◆ Extracted data ◆
Content starts
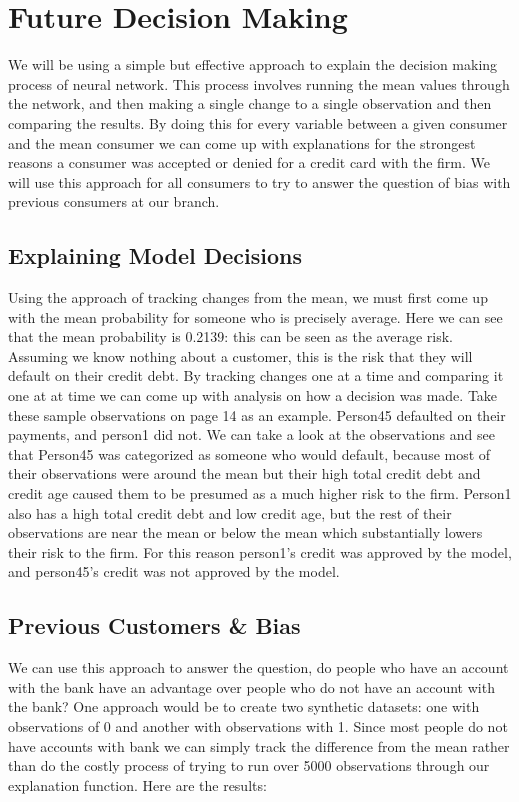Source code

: \documentclass[12pt]{article}
\begin{document}
	
	\section{Future Decision Making}
	
	We will be using a simple but effective approach to explain the decision making process of neural network. This process involves running the mean values through the network, and then making a single change to a single observation and then comparing the results. By doing this for every variable between a given consumer and the mean consumer we can come up with explanations for the strongest reasons a consumer was accepted or denied for a credit card with the firm. We will use this approach for all consumers to try to answer the question of bias with previous consumers at our branch. 
	

	\subsection{Explaining Model Decisions}
	Using the approach of tracking changes from the mean, we must first come up with the mean probability for someone who is precisely average. Here we can see that the mean probability is 0.2139: this can be seen as the average risk. Assuming we know nothing about a customer, this is the risk that they will default on their credit debt. By tracking changes one at a time and comparing it one at at time we can come up with analysis on how a decision was made. Take these sample observations on page 14 as an example.
	 Person45 defaulted on their payments, and person1 did not. We can take a look at the observations and see that Person45 was categorized as someone who would default, because most of their observations were around the mean but their high total credit debt and credit age caused them to be presumed as a much higher risk to the firm. 
	 Person1 also has a high total credit debt and low credit age, but the rest of their observations are near the mean or below the mean which substantially lowers their risk to the firm. For this reason person1's credit was approved by the model, and person45's credit was not approved by the model. 
	
	
	
	\subsection{Previous Customers \& Bias}
	
	We can use this approach to answer the question, do people who have an account with the bank have an advantage over people who do not have an account with the bank? One approach would be to create two synthetic datasets: one with observations of 0 and another with observations with 1. Since most people do not have accounts with bank we can simply track the difference from the mean rather than do the costly process of trying to run over 5000 observations through our explanation function. Here are the results: 
	
\end{document}
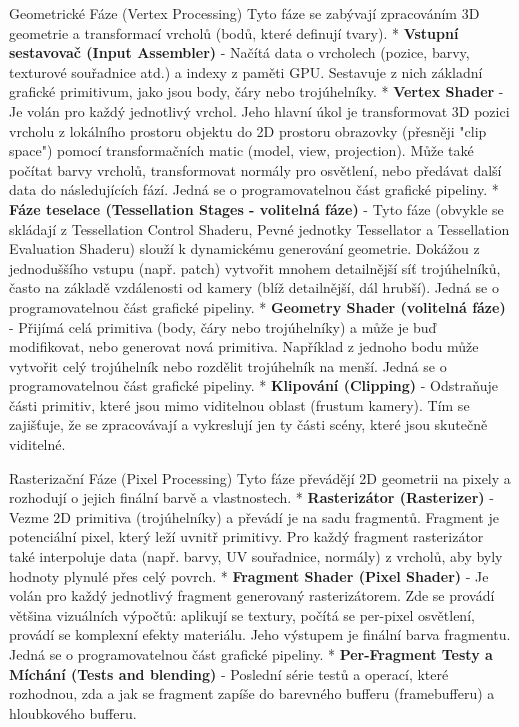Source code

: \secc Geometrické Fáze (Vertex Processing) 
Tyto fáze se zabývají zpracováním 3D geometrie a transformací vrcholů (bodů, které definují tvary). 
\begitems
* {\bf Vstupní sestavovač (Input Assembler)} - Načítá data o vrcholech (pozice, barvy, texturové souřadnice atd.) a indexy z paměti GPU. Sestavuje z nich základní grafické primitivum, jako jsou body, čáry nebo trojúhelníky.
* {\bf Vertex Shader} - Je volán pro každý jednotlivý vrchol. Jeho hlavní úkol je transformovat 3D pozici vrcholu z lokálního prostoru objektu do 2D prostoru obrazovky (přesněji "clip space") pomocí transformačních matic (model, view, projection). Může také počítat barvy vrcholů, transformovat normály pro osvětlení, nebo předávat další data do následujících fází. Jedná se o programovatelnou část grafické pipeliny.
* {\bf Fáze teselace (Tessellation Stages - volitelná fáze)} - Tyto fáze (obvykle se skládají z Tessellation Control Shaderu, Pevné jednotky Tessellator a Tessellation Evaluation Shaderu) slouží k dynamickému generování geometrie. Dokážou z jednoduššího vstupu (např. patch) vytvořit mnohem detailnější síť trojúhelníků, často na základě vzdálenosti od kamery (blíž detailnější, dál hrubší). Jedná se o programovatelnou část grafické pipeliny.
* {\bf Geometry Shader (volitelná fáze)} - Přijímá celá primitiva (body, čáry nebo trojúhelníky) a může je buď modifikovat, nebo generovat nová primitiva. Například z jednoho bodu může vytvořit celý trojúhelník nebo rozdělit trojúhelník na menší. Jedná se o programovatelnou část grafické pipeliny.
* {\bf Klipování (Clipping)} - Odstraňuje části primitiv, které jsou mimo viditelnou oblast (frustum kamery). Tím se zajišťuje, že se zpracovávají a vykreslují jen ty části scény, které jsou skutečně viditelné.
\enditems

\secc Rasterizační Fáze (Pixel Processing)
Tyto fáze převádějí 2D geometrii na pixely a rozhodují o jejich finální barvě a vlastnostech.
\begitems
* {\bf Rasterizátor (Rasterizer)} - Vezme 2D primitiva (trojúhelníky) a převádí je na sadu fragmentů. Fragment je potenciální pixel, který leží uvnitř primitivy. Pro každý fragment rasterizátor také interpoluje data (např. barvy, UV souřadnice, normály) z vrcholů, aby byly hodnoty plynulé přes celý povrch.
* {\bf Fragment Shader (Pixel Shader)} - Je volán pro každý jednotlivý fragment generovaný rasterizátorem. Zde se provádí většina vizuálních výpočtů: aplikují se textury, počítá se per-pixel osvětlení, provádí se komplexní efekty materiálu. Jeho výstupem je finální barva fragmentu. Jedná se o programovatelnou část grafické pipeliny.
* {\bf Per-Fragment Testy a Míchání (Tests and blending)} - Poslední série testů a operací, které rozhodnou, zda a jak se fragment zapíše do barevného bufferu (framebufferu) a hloubkového bufferu.
\enditems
Content ends
◆ Exercise aim ◆
Copy out each line of the data that includes the string "Tyto".

◆ Solution to this exercise ◆
Tyto fáze se zabývají zpracováním 3D geometrie a transformací vrcholů (bodů, které definují tvary). 
* {\bf Fáze teselace (Tessellation Stages - volitelná fáze)} - Tyto fáze (obvykle se skládají z Tessellation Control Shaderu, Pevné jednotky Tessellator a Tessellation Evaluation Shaderu) slouží k dynamickému generování geometrie. Dokážou z jednoduššího vstupu (např. patch) vytvořit mnohem detailnější síť trojúhelníků, často na základě vzdálenosti od kamery (blíž detailnější, dál hrubší). Jedná se o programovatelnou část grafické pipeliny.
Tyto fáze převádějí 2D geometrii na pixely a rozhodují o jejich finální barvě a vlastnostech.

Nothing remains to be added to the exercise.